Back in the 1990s, the Clintons ran against black people. Sister Souljah, the welfare "reforms" which killed. (Another, extended, discussion is here, in Salon.) Hillary Clinton has repudiated none of this; back when she wrote how proud she was of the "reforms." Yet here we are, with blacks overwhelmingly having voted for Clinton in South Carolina.
My usual roost is the Pacific Northwest, and I don't know any southern blacks. Most online questions are answered with "How dare you ask?" and slams at a white person (which assumes that I am white) who dares to question the motivations of black people. I
am a big black bird, and am not all that sure I get hominids of any color. But this I
know: not death, nor hunger, nor yet loneliness know the color of your
skin. When I see people ignoring the death and misery of their own I
wonder why. If I'm going to have to live with, perhaps vote for, a militaristic candidate with a history of semi-racist callouts to white people and neo-liberal economic and social policies, I'd like an explanation.

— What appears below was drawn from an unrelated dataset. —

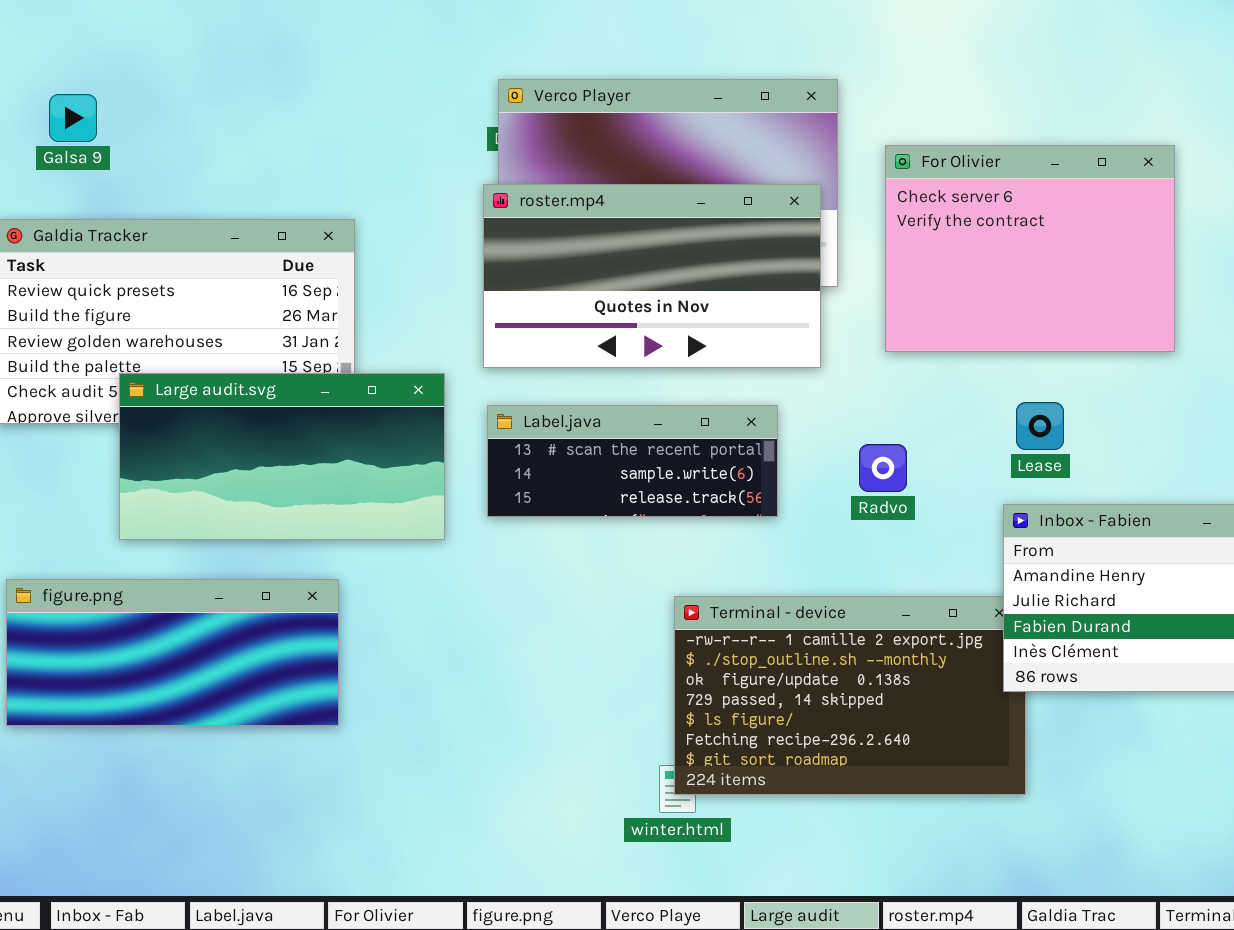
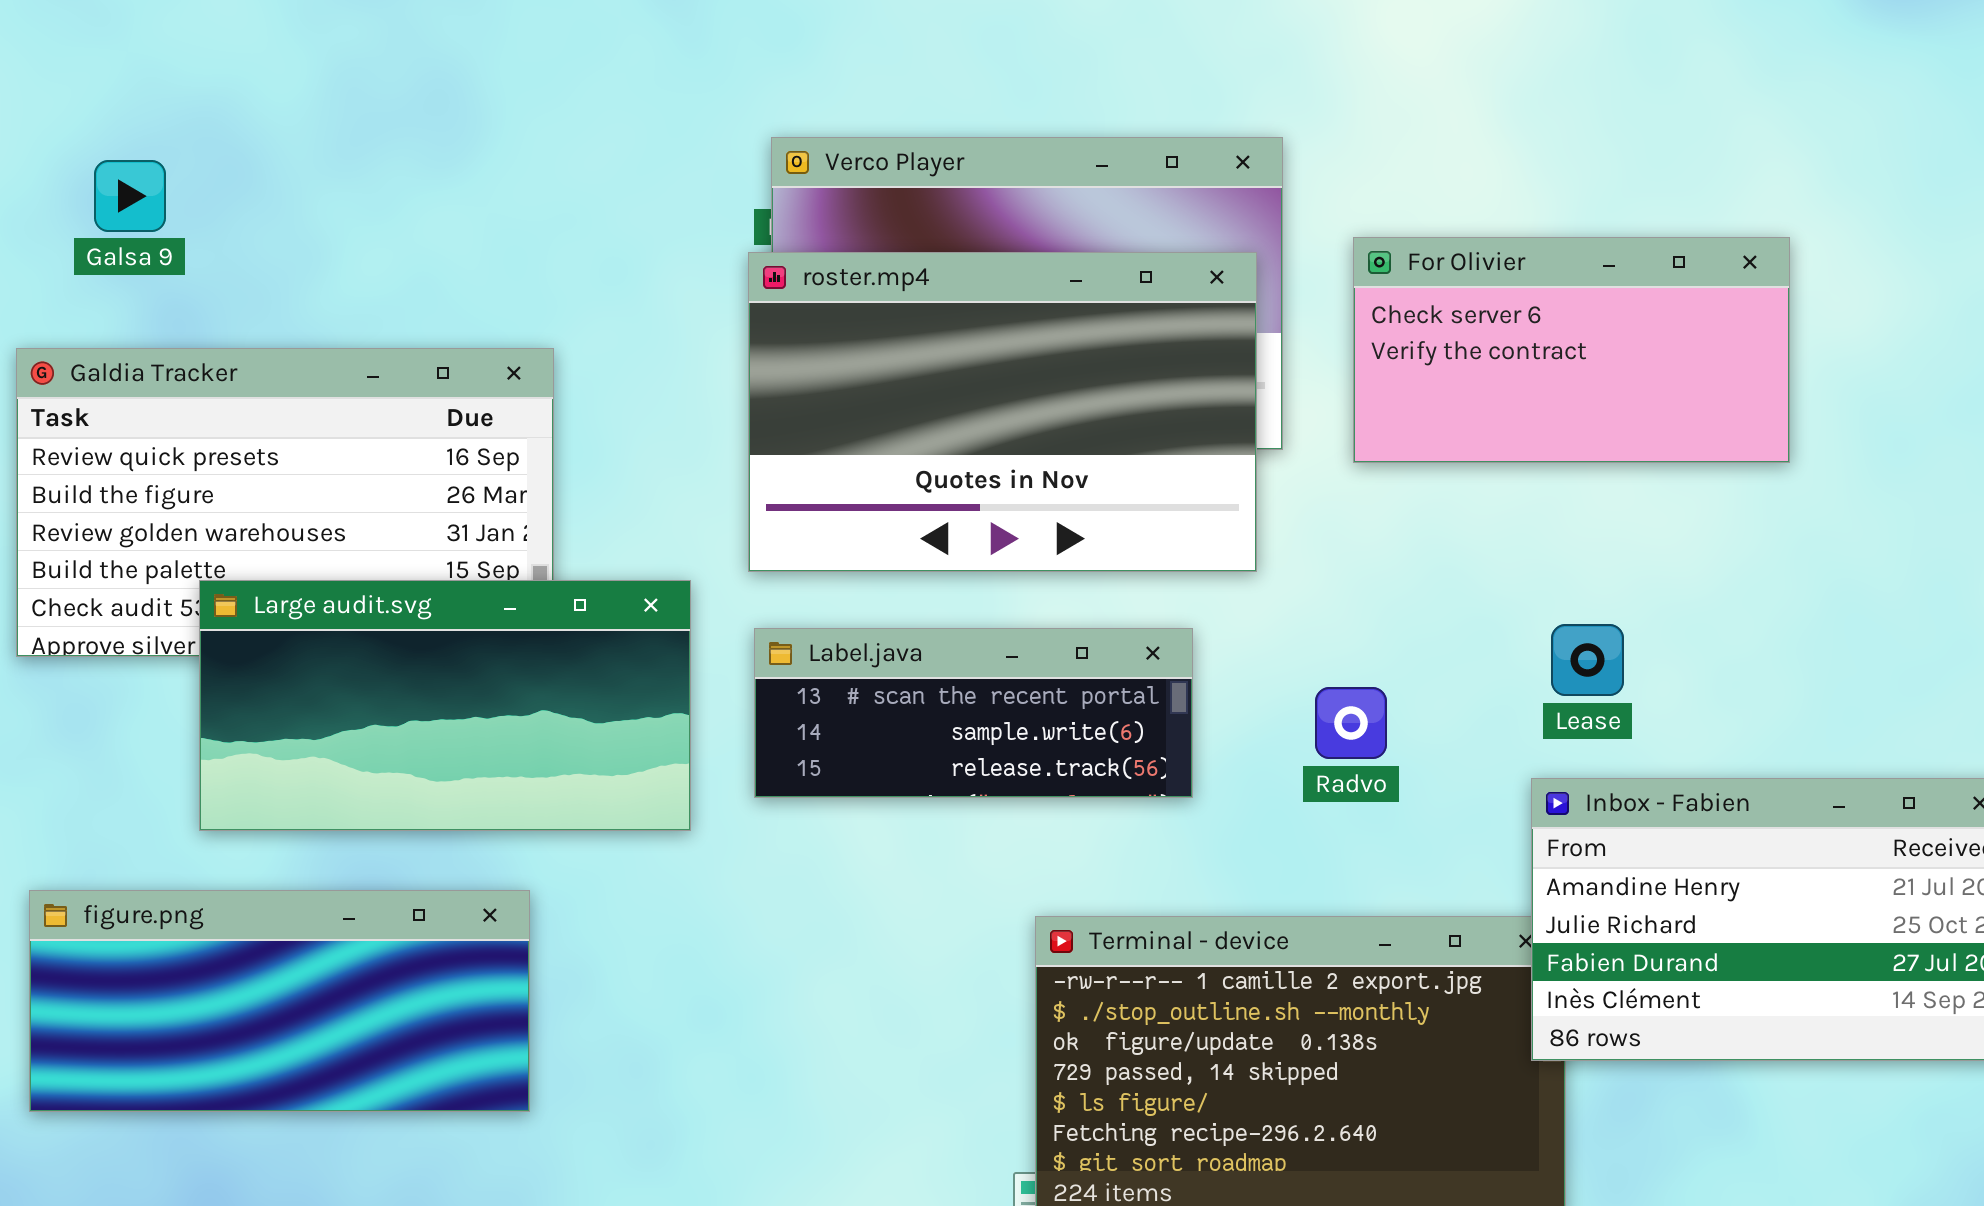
For Olivier: [885,145,1175,352] -> [1353,237,1790,463], resized
roster.mp4: [483,184,821,368] -> [748,252,1257,572], resized

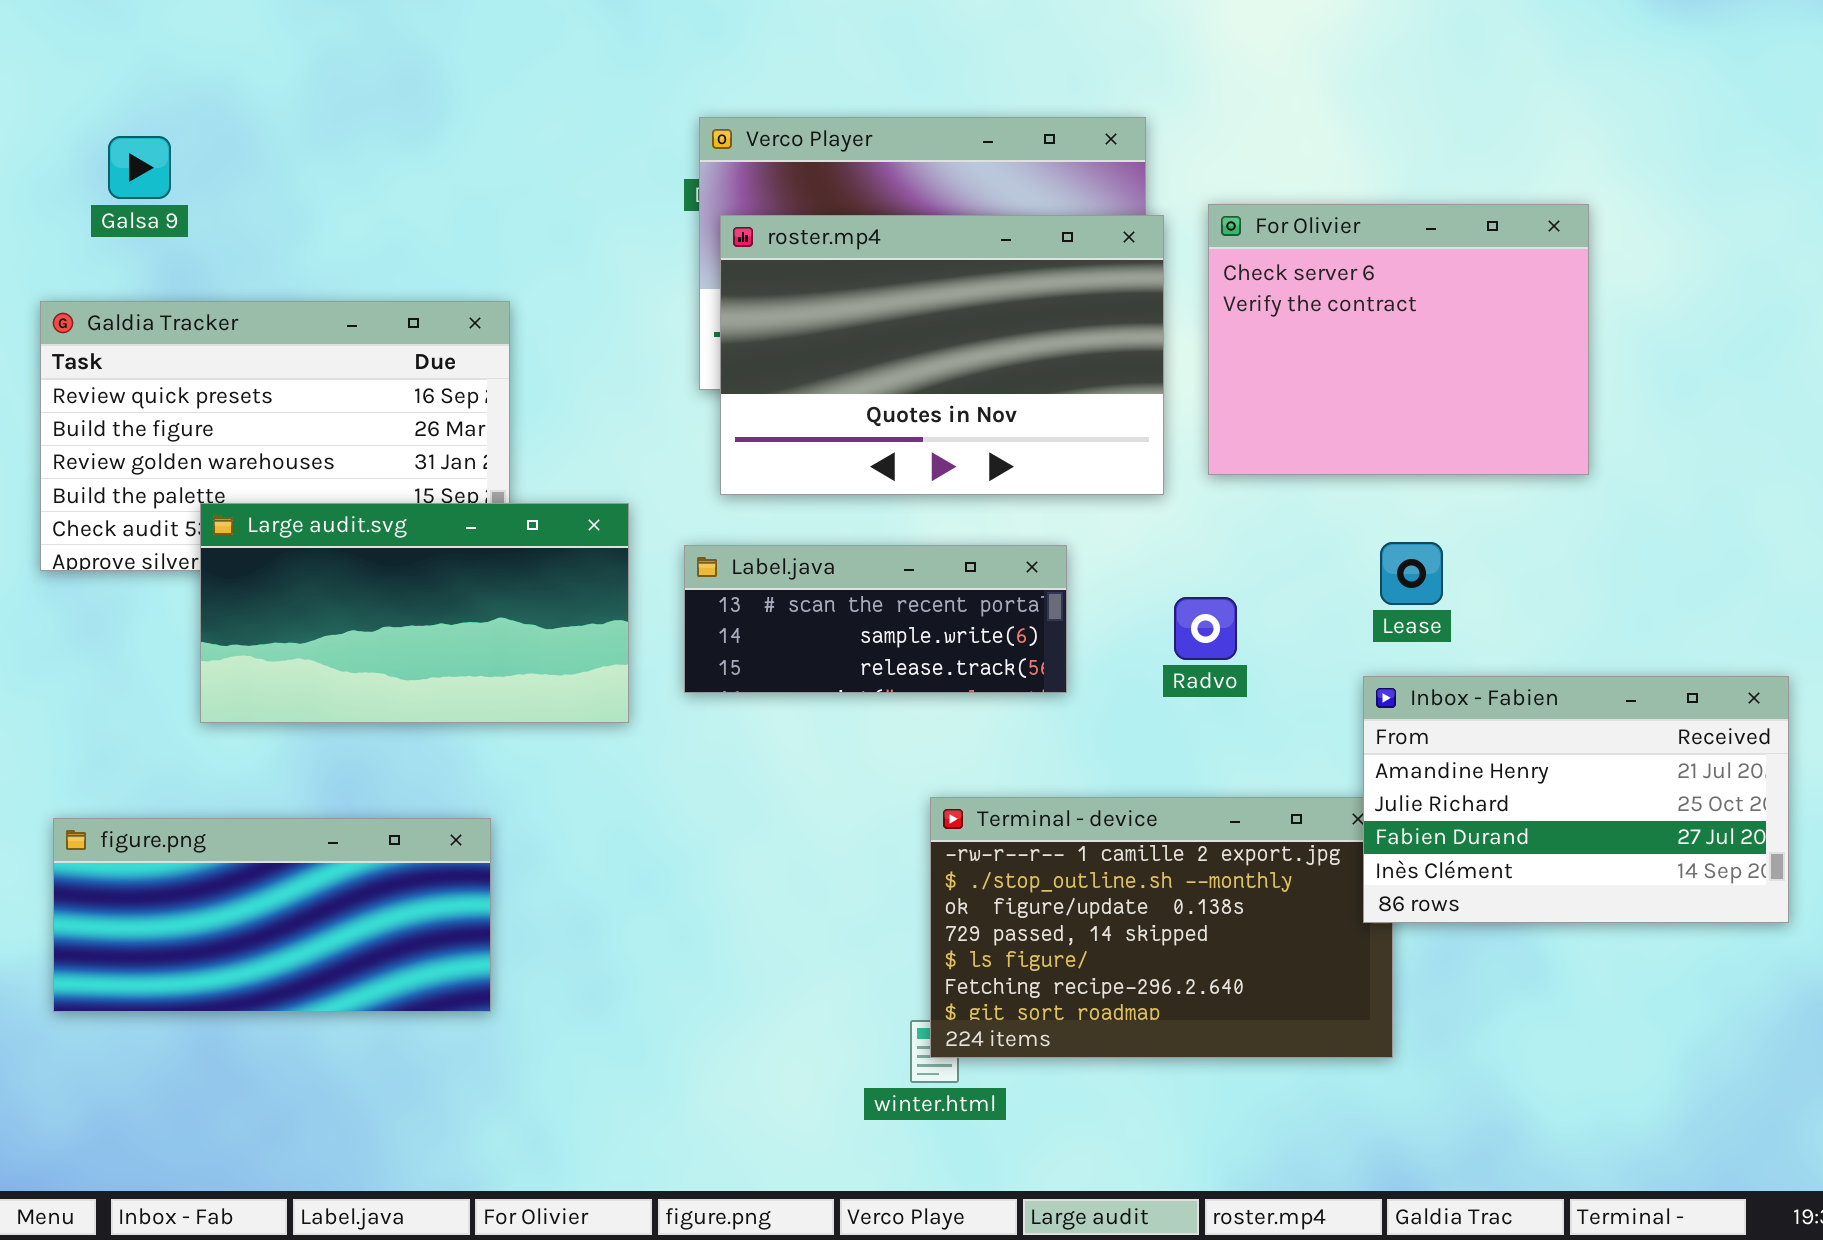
For Olivier: [1353,237,1790,463] -> [1208,204,1589,475], resized
roster.mp4: [748,252,1257,572] -> [720,215,1164,495], moved
figure.png: [29,890,530,1112] -> [53,818,491,1012], moved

The black radical socialist Glen Ford (Black Agenda Report) writes: "They tune Sanders out, because their main purpose for
voting in national elections is to keep the White Man’s Party, the
Republicans, out of the White House, and believe Clinton has a better
shot. Almost everything else is bullshit."
On the other hand, this report from Vice seems to show that Sanders has poor name recognition in South Carolina ("I don't know much about Sanders") and points out that the Clintons have a long history there.
On yet a third hand, Sanders is not a Christian, and the churches are enormously important to southern blacks. That is a conservative Christianity, and women are very important in those churches. The white atheistic socialist Sanders had to make his case to people who know nothing about him and his ideas, and he did not have much time to do so.
I think Clinton's history in the state tipped the balance, no matter how awful her politics have been at the national level. The horrifying statistics of the Clinton welfare reforms are largely meaningless to that audience, and will continue to be so until they are more extensively discussed, and examples given. They will have to be made real to the audience. It takes a lot to get voters to reject someone and even moreso when that is someone who they have trusted. We so badly want to believe the iconography of the candidates, even though nothing human could possibly live up to it. Story, that mighty force of nature, triumphs (trumps!) the unromantic realities.